人々が忙しく行き交っている。私はそれを目で追っている。


ここは交通事故の起きた現場だ。


交差点で衝突した車は、複数台を巻きこんで滅茶苦茶


だけれど、幸いにしてみんな軽傷のようだ。


怪我の軽い人から順に、救急車に乗せられていく。


トリアージというらしい。


救急隊員から「ここにいて。動かないで」と言われている。


私は巻きこまれただけ。道路を渡ろうと待っていたら、


そこに車が突っ込んできた。事情聴取も必要ないのだから、


早く運んで欲しい。さすがに限界だ。


「すいません。
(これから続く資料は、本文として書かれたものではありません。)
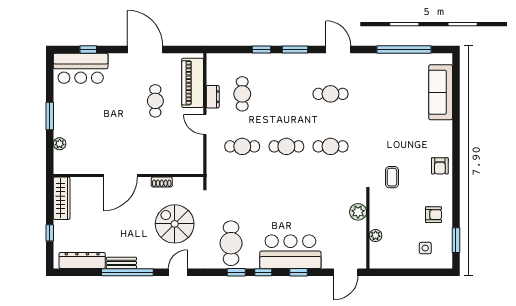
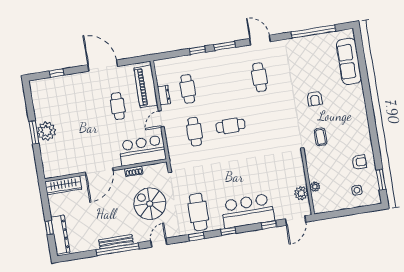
bar counter: (81, 68) -> (142, 151), moved, turned 180
cafe table: (330, 94) -> (260, 77), turned 90
door: (205, 125) -> (161, 119), hinge flipped
plant: (60, 144) -> (46, 131), moved, width x1.88, depth x1.88
cafe table: (242, 146) -> (195, 132), turned 90
cafe table: (330, 146) -> (266, 120), removed
armchair: (440, 166) -> (315, 99), moved
wardrobe: (62, 198) -> (63, 185), moved, turned 90
plant: (358, 212) -> (301, 193), moved
dresser: (82, 260) -> (60, 235), moved, turned 90
bench: (121, 263) -> (116, 242), width x1.36
window: (236, 272) -> (196, 237), moved
window: (299, 272) -> (269, 225), moved

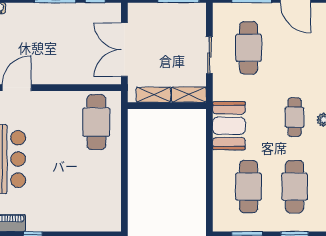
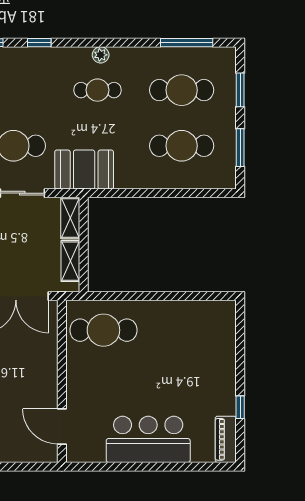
booth: (229, 126) -> (84, 170), moved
私はいつ動けますか? 運ばれますか?」


救急隊員は立ち止まって「貴方は運べません」


「もう待てません! 治療してもらえないなら、私は帰ります!」


そういったけれど、私は動けなかった。


ゆっくり見下ろすと、上半身はボンネットの上に乗っていて、


下半身がなかった。動くことができなかった。


痛みはなかった。ショックもなかった。だから気づいていなかった。


少し動いたことで、私はバランスを崩してボンネットから落ちた。


「トリアージしておいたのに、すぐに死体を運び出さないと


いけなくなった……」救急隊員は残念そうに呟いた。